It has been developed around:

  • UK-specific application of ISO 19650

  • industry knowledge and lived delivery experience

  • professional judgement rather than literal or performative compliance

  • explicit guardrails around what it can and cannot advise on

Built, Tested, and Fit for Use

Before being released publicly, the Aventa IM Assistant was:

  • subjected to structured stress testing using real world scenarios, edge cases, and deliberately ambiguous questions

  • challenged against common industry failure points, myths, and misinterpretations of ISO 19650

  • iteratively amended where responses were incomplete, misleading, or insufficiently cautious

  • reviewed against defined acceptance criteria focused on clarity, proportionality, and alignment with UK practice

Where the assistant cannot provide a reliable answer, it is designed to say so – and to explain why.

If it can’t answer confidently and responsibly, it won’t guess. That behaviour is intentional.

Governance Comes First

One of the biggest failures of AI in professional settings is the absence of governance.

Alongside the assistant, I’ve published a governance and use document that clearly defines:

  • its scope and intended purpose

  • its behavioural constraints

  • its limitations, exclusions, and non-reliance boundaries

That governance is intentionally visible and will continue to evolve, informed directly by feedback from real users applying the tool in real contexts.

Transparency matters - especially when the outputs might influence real project decisions.

Why This Exists

I’ve seen Information Management genuinely help projects succeed.

I’ve also seen it become over-engineered, inaccessible, and reduced to box-ticking.

ISO 19650 is often part of that story – not because it is wrong, but because it is poorly explained, inconsistently applied, or wrapped in unnecessary complexity.

======

#### [Exercise 1]
Render the stretch of rows from the line containing "Arequipa: 8:02 -> 8:00" through the end of the rows as a JSON list of strings, with one string per line and blank lines left out.
The passage about the Aventa IM Assistant and the rows that come after it have nothing to do with each other.

#### [Supplied material]

======

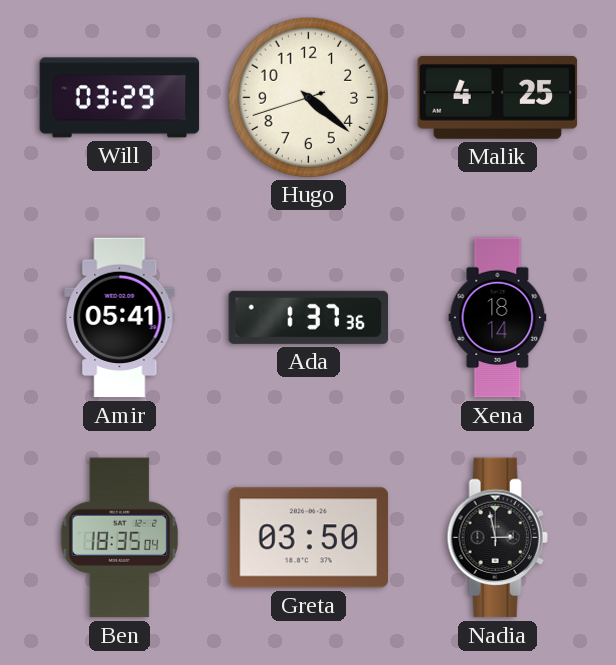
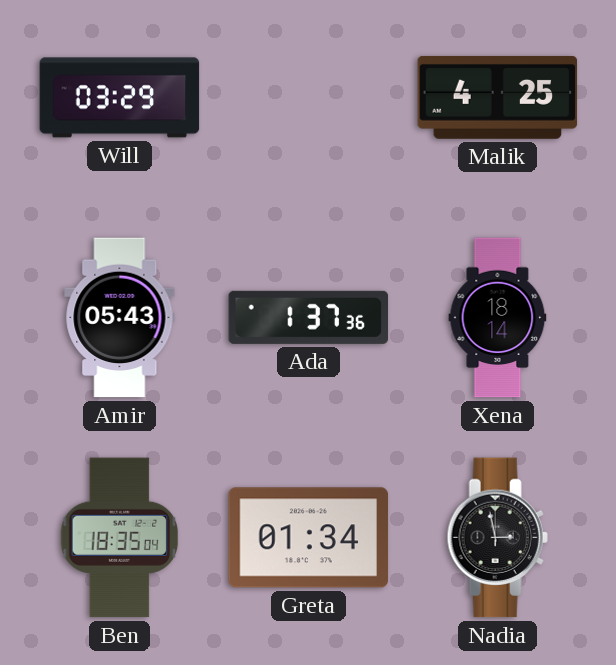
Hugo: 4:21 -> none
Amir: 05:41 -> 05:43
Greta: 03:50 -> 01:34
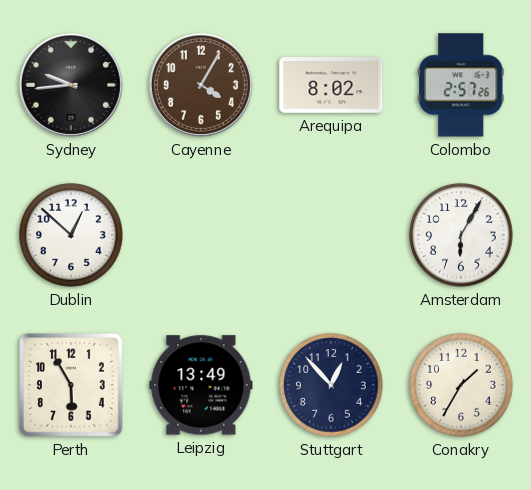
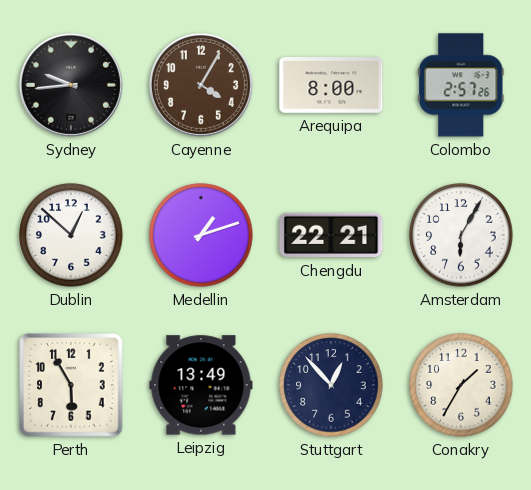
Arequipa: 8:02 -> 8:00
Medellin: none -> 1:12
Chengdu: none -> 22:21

======

#### [Exercise 2]
Copy word for word the stretch of the passage about the Aventa IM Assistant from "One of the biggest" through "in real contexts.".

#### [Exercise solution 1]
[
  "Arequipa: 8:02 -> 8:00",
  "Medellin: none -> 1:12",
  "Chengdu: none -> 22:21"
]

#### [Exercise solution 2]
One of the biggest failures of AI in professional settings is the absence of governance.

Alongside the assistant, I’ve published a governance and use document that clearly defines:

  • its scope and intended purpose

  • its behavioural constraints

  • its limitations, exclusions, and non-reliance boundaries

That governance is intentionally visible and will continue to evolve, informed directly by feedback from real users applying the tool in real contexts.